Zapu also wants council to provide resolutions relevant to the partnership.

Mr Dube said council will respond to the petition in writing.

Bulawayo mayor, Councillor Solomon Madlala Mguni, also attracted huge backlash on his Facebook page after he posted urging residents to pay the money.

“Let’s play our part as residents. We need to ring fence this money towards roads rehabilitation in the parking management zone area,” posted Clr Mguni.

Residents reacted negatively with many saying the money did not correspond with service delivery while others said the council was out of touch with reality.

“We have politicians who are detached from reality. All you want is money from people who have no money and there is no corresponding service delivery on the opposite end,” wrote Brian Mathonsi.

Hlanganani Dube said businesses operating in the city centre were losing business because of the parking fees.

“This is too much Your Worship.
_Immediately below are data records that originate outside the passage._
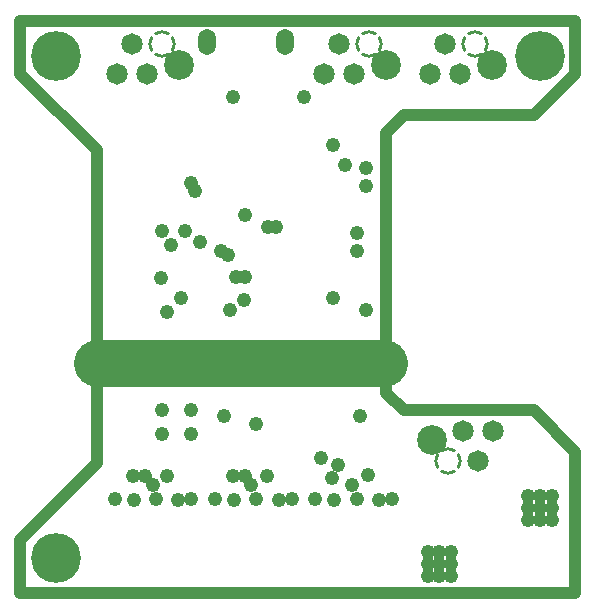
<source format=gbr>
%TF.GenerationSoftware,Altium Limited,Altium Designer,22.9.1 (49)*%
G04 Layer_Physical_Order=2*
G04 Layer_Color=32768*
%FSLAX45Y45*%
%MOMM*%
%TF.SameCoordinates,980CB771-C75C-4F2C-B837-E40D3F653A85*%
%TF.FilePolarity,Negative*%
%TF.FileFunction,Copper,L2,Inr,Plane*%
%TF.Part,Single*%
G01*
G75*
%TA.AperFunction,NonConductor*%
%ADD40C,4.00000*%
%ADD41C,1.01600*%
%TA.AperFunction,ComponentPad*%
G04:AMPARAMS|DCode=42|XSize=2.324mm|YSize=2.324mm|CornerRadius=0mm|HoleSize=0mm|Usage=FLASHONLY|Rotation=0.000|XOffset=0mm|YOffset=0mm|HoleType=Round|Shape=Relief|Width=0.254mm|Gap=0.254mm|Entries=4|*
%AMTHD42*
7,0,0,2.32400,1.81600,0.25400,45*
%
%ADD42THD42*%
%ADD43C,1.81600*%
%ADD44C,2.51600*%
%ADD45O,1.51600X2.21600*%
%TA.AperFunction,ViaPad*%
%ADD46C,4.21600*%
%ADD47C,1.21600*%
D40*
X1448800Y2650000D02*
X3878800Y2650000D01*
D41*
X1450000Y1800000D02*
X1450000Y4450000D01*
X800000Y1150000D02*
X1450000Y1800000D01*
X800000Y700000D02*
X800000Y1150000D01*
X800000Y700000D02*
X5500000Y700000D01*
X5500000Y1900000D01*
X4050000Y2250000D02*
X5150000Y2250000D01*
X3900000Y2400000D02*
X4050000Y2250000D01*
X3900000Y2400000D02*
X3900000Y4600000D01*
X4050000Y4750000D01*
X5150000Y4750000D01*
X5150000Y2250000D02*
X5500000Y1900000D01*
X5150000Y4750000D02*
X5500000Y5100000D01*
X5500000Y5550000D01*
X800000Y5550000D02*
X5500000Y5550000D01*
X800000Y5100000D02*
X800000Y5550000D01*
X800000Y5100000D02*
X1450000Y4450000D01*
D42*
X4423000Y1821000D02*
D03*
X4654000Y5350000D02*
D03*
X3754000Y5350000D02*
D03*
X2004000Y5350000D02*
D03*
D43*
X4550000Y2075000D02*
D03*
X4677000Y1821000D02*
D03*
X4804000Y2075000D02*
D03*
X4527000Y5096000D02*
D03*
X4400000Y5350000D02*
D03*
X4273000Y5096000D02*
D03*
X3627000Y5096000D02*
D03*
X3500000Y5350000D02*
D03*
X3373000Y5096000D02*
D03*
X1877000Y5096000D02*
D03*
X1750000Y5350000D02*
D03*
X1623000Y5096000D02*
D03*
D44*
X4283000Y2001000D02*
D03*
X4794000Y5170000D02*
D03*
X3894000Y5170000D02*
D03*
X2144000Y5170000D02*
D03*
D45*
X2379370Y5367360D02*
D03*
X3039370Y5367360D02*
D03*
D46*
X1100000Y5250000D02*
D03*
X1100000Y1000000D02*
D03*
X5200000Y5250000D02*
D03*
D47*
X3655200Y3750000D02*
D03*
X2577470Y3100000D02*
D03*
X3727470Y3100000D02*
D03*
X5100000Y1325000D02*
D03*
X5100000Y1525000D02*
D03*
X5300000Y1325000D02*
D03*
X5300000Y1525000D02*
D03*
X5200000Y1425000D02*
D03*
X5100000Y1425000D02*
D03*
X5300000Y1425000D02*
D03*
X5200000Y1525000D02*
D03*
X5200000Y1325000D02*
D03*
X2700000Y3900000D02*
D03*
X2965000Y3800000D02*
D03*
X3610000Y1617500D02*
D03*
X2450000Y1500000D02*
D03*
X3300000Y1500000D02*
D03*
X4350000Y850000D02*
D03*
X4250000Y850000D02*
D03*
X4250000Y950000D02*
D03*
X4350000Y950000D02*
D03*
X4450000Y850000D02*
D03*
X4450000Y950000D02*
D03*
X4250000Y1050000D02*
D03*
X4450000Y1050000D02*
D03*
X4350000Y1050000D02*
D03*
X1760000Y1490000D02*
D03*
X2610000Y1490000D02*
D03*
X3460000Y1490000D02*
D03*
X1600000Y1500000D02*
D03*
X1950000Y1500000D02*
D03*
X2250000Y1500000D02*
D03*
X2800000Y1500000D02*
D03*
X3100000Y1500000D02*
D03*
X3650000Y1500000D02*
D03*
X3950000Y1500000D02*
D03*
X3840000Y1490000D02*
D03*
X2990000Y1490000D02*
D03*
X2140000Y1490000D02*
D03*
X1925000Y1617500D02*
D03*
X2750000Y1617500D02*
D03*
X2691546Y3184050D02*
D03*
X2164310Y3200000D02*
D03*
X1990000Y3370000D02*
D03*
X2040000Y3080000D02*
D03*
X2325000Y3675000D02*
D03*
X2700000Y3375000D02*
D03*
X2625000Y3375000D02*
D03*
X1857500Y1697370D02*
D03*
X2042500Y1697370D02*
D03*
X2250000Y4175000D02*
D03*
X3550000Y4325000D02*
D03*
X3440830Y1678860D02*
D03*
X3742500Y1702370D02*
D03*
X2892500Y1697370D02*
D03*
X2707500Y1697370D02*
D03*
X2604475Y1691352D02*
D03*
X1754475Y1691352D02*
D03*
X3491860Y1783130D02*
D03*
X2800000Y2136370D02*
D03*
X2000000Y2050000D02*
D03*
X3350000Y1850000D02*
D03*
X2000000Y2250000D02*
D03*
X2250000Y2050000D02*
D03*
X2250000Y2250000D02*
D03*
X2525000Y2200000D02*
D03*
X3677470Y2200000D02*
D03*
X3655200Y3600000D02*
D03*
X3725000Y4145060D02*
D03*
X2900000Y3800000D02*
D03*
X3450000Y3200000D02*
D03*
X2556785Y3568183D02*
D03*
X2500105Y3600000D02*
D03*
X2281427Y4103432D02*
D03*
X2080010Y3650000D02*
D03*
X2192708Y3766500D02*
D03*
X1998486Y3766375D02*
D03*
X2600000Y4900000D02*
D03*
X3200000Y4900000D02*
D03*
X3725000Y4300000D02*
D03*
X3450000Y4500000D02*
D03*
%TF.MD5,a1e9de79f66a0e1126a35c271444fc6c*%
M02*

</source>
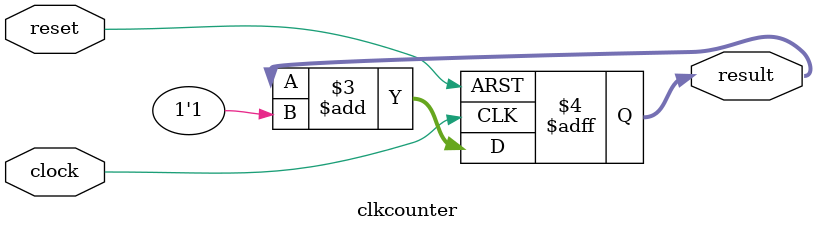
<source format=v>

module clkcounter(input clock, reset,  output reg[WIDTH-1:0] result);

	parameter WIDTH=30;
	//2's power of 26 is 67,108,864.
	// that is 1 second (22̂6/50e6 = 1.34), if count is using CLOCK_50

	always@(posedge clock, negedge reset)
	
	if(!reset)begin
		result<=30'b0;
		
	end else begin
		result<=result+1'b1;
		
	end
endmodule


</source>
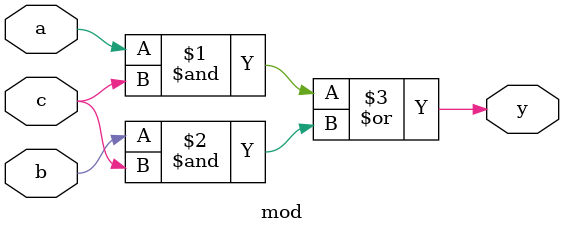
<source format=sv>
/**
 * Y = AC + BCのHDLモジュール
 */
module mod(input logic a, b, c,
	   output logic y);

   assign y = a & c | b & c;

endmodule // mod

</source>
These fees are killing business in and around CBD, let’s say (you) want to do shopping at OK, do some transactions at Econet Bambanani, do some transactions at ZB bank, pay some insurances at First Mutual etc this will take over three hours,” he wrote.

“What about those working around CBD is there anything exemption for them. This is unrealistic and not fair to the general public, which by the way are your bosses because they are the electorate.

“Business people around CBD are losing business because the general public can’t afford the parking fees around CBD hence, they shun that area.”

Sikwila Tapiwa wrote: “Meaning, it a working day of eight hours, one should pay US$8? (If you) multiply this by six days (it) gives US$48 and if multiply it by four weeks it comes to US$192. In a month, someone must part away with US$192 for parking only? Is this normal?”

Sibangani Masumbika said council should have done consultations first.

“It was wrong and deliberate from the beginning not to have an all-inclusive consultative process to determine how the system was going to work. Problems can’t be solved by those who deliberately create them,” he said.